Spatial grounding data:
========================

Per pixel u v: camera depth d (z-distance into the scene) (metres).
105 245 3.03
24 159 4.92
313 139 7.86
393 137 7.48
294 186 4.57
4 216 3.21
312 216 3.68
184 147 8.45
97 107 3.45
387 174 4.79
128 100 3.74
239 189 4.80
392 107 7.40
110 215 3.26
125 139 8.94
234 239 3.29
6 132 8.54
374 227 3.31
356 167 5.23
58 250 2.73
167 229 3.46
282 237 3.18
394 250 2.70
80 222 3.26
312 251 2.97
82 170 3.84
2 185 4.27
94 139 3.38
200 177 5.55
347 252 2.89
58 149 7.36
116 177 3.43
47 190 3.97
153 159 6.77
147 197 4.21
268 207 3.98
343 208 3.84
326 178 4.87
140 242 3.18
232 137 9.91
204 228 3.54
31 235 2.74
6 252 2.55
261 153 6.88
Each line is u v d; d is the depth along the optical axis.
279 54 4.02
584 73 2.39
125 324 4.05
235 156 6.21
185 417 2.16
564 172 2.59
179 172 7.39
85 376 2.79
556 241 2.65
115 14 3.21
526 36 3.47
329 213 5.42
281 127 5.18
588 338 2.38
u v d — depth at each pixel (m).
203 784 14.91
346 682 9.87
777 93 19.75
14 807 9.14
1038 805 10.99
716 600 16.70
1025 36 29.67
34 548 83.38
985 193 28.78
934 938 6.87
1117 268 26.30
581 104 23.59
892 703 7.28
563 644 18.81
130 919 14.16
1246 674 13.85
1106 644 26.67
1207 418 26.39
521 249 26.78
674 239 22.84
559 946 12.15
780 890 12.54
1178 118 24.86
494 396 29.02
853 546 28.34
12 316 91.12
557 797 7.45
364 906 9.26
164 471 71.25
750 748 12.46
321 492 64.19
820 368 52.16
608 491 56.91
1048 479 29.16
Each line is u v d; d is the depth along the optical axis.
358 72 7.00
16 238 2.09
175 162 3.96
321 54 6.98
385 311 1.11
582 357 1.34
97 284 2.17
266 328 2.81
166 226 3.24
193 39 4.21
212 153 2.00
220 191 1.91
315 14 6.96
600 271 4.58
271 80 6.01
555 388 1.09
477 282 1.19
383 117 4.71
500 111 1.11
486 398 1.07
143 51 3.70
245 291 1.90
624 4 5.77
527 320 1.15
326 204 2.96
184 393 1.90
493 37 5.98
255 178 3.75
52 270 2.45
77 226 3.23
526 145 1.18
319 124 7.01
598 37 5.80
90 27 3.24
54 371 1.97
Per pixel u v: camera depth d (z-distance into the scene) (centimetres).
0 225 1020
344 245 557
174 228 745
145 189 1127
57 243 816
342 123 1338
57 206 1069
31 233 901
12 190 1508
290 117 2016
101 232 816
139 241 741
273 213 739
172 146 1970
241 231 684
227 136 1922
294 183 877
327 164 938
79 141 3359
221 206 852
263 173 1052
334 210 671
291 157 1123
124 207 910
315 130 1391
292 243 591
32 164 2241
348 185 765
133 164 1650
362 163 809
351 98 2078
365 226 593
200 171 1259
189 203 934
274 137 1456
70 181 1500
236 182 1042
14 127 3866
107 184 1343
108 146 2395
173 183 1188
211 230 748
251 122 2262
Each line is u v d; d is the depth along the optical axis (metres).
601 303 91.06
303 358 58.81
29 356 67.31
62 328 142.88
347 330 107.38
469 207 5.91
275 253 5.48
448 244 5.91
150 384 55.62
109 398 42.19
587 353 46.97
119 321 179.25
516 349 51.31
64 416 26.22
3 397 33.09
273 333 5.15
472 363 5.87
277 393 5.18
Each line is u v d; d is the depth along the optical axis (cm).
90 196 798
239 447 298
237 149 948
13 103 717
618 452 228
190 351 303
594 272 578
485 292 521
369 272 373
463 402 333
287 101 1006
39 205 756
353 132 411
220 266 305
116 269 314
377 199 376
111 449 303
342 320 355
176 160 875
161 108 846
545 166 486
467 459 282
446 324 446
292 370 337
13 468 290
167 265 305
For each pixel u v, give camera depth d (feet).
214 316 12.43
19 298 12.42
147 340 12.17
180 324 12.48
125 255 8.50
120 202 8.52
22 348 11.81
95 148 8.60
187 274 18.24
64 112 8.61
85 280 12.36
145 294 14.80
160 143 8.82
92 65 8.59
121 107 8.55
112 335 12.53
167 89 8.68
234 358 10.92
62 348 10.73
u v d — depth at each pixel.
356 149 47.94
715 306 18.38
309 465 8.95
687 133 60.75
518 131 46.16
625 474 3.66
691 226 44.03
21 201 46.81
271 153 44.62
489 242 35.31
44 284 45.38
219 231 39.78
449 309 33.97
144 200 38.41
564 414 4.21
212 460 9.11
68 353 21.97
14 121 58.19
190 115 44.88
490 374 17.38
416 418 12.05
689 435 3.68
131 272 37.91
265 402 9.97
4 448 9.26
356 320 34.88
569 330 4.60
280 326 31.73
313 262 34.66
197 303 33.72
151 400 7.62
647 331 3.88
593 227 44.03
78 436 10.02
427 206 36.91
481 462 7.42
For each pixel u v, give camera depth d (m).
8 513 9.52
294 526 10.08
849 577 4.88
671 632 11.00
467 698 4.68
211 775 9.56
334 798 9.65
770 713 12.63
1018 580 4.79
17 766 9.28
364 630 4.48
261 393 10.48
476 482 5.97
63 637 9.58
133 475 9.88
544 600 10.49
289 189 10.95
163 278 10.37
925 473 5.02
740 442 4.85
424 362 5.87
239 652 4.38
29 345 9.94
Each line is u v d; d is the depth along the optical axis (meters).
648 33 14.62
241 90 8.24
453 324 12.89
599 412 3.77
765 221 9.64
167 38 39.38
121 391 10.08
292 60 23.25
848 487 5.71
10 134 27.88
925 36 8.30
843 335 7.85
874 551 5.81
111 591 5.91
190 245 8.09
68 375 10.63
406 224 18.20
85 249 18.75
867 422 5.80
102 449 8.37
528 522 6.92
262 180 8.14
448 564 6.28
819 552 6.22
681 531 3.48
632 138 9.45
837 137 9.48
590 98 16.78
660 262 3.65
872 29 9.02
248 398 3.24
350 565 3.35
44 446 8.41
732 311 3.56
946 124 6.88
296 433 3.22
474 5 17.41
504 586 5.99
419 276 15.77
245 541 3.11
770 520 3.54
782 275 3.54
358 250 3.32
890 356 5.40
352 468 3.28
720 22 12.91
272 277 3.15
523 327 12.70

========================

Required work: Taking the lines above, repeat exactly those from the line that contains "346 682 9.87" through the line that contains "263 173 1052", and both of those lines as well. Include nothing else.

Your response:
346 682 9.87
777 93 19.75
14 807 9.14
1038 805 10.99
716 600 16.70
1025 36 29.67
34 548 83.38
985 193 28.78
934 938 6.87
1117 268 26.30
581 104 23.59
892 703 7.28
563 644 18.81
130 919 14.16
1246 674 13.85
1106 644 26.67
1207 418 26.39
521 249 26.78
674 239 22.84
559 946 12.15
780 890 12.54
1178 118 24.86
494 396 29.02
853 546 28.34
12 316 91.12
557 797 7.45
364 906 9.26
164 471 71.25
750 748 12.46
321 492 64.19
820 368 52.16
608 491 56.91
1048 479 29.16
Each line is u v d; d is the depth along the optical axis.
358 72 7.00
16 238 2.09
175 162 3.96
321 54 6.98
385 311 1.11
582 357 1.34
97 284 2.17
266 328 2.81
166 226 3.24
193 39 4.21
212 153 2.00
220 191 1.91
315 14 6.96
600 271 4.58
271 80 6.01
555 388 1.09
477 282 1.19
383 117 4.71
500 111 1.11
486 398 1.07
143 51 3.70
245 291 1.90
624 4 5.77
527 320 1.15
326 204 2.96
184 393 1.90
493 37 5.98
255 178 3.75
52 270 2.45
77 226 3.23
526 145 1.18
319 124 7.01
598 37 5.80
90 27 3.24
54 371 1.97
Per pixel u v: camera depth d (z-distance into the scene) (centimetres).
0 225 1020
344 245 557
174 228 745
145 189 1127
57 243 816
342 123 1338
57 206 1069
31 233 901
12 190 1508
290 117 2016
101 232 816
139 241 741
273 213 739
172 146 1970
241 231 684
227 136 1922
294 183 877
327 164 938
79 141 3359
221 206 852
263 173 1052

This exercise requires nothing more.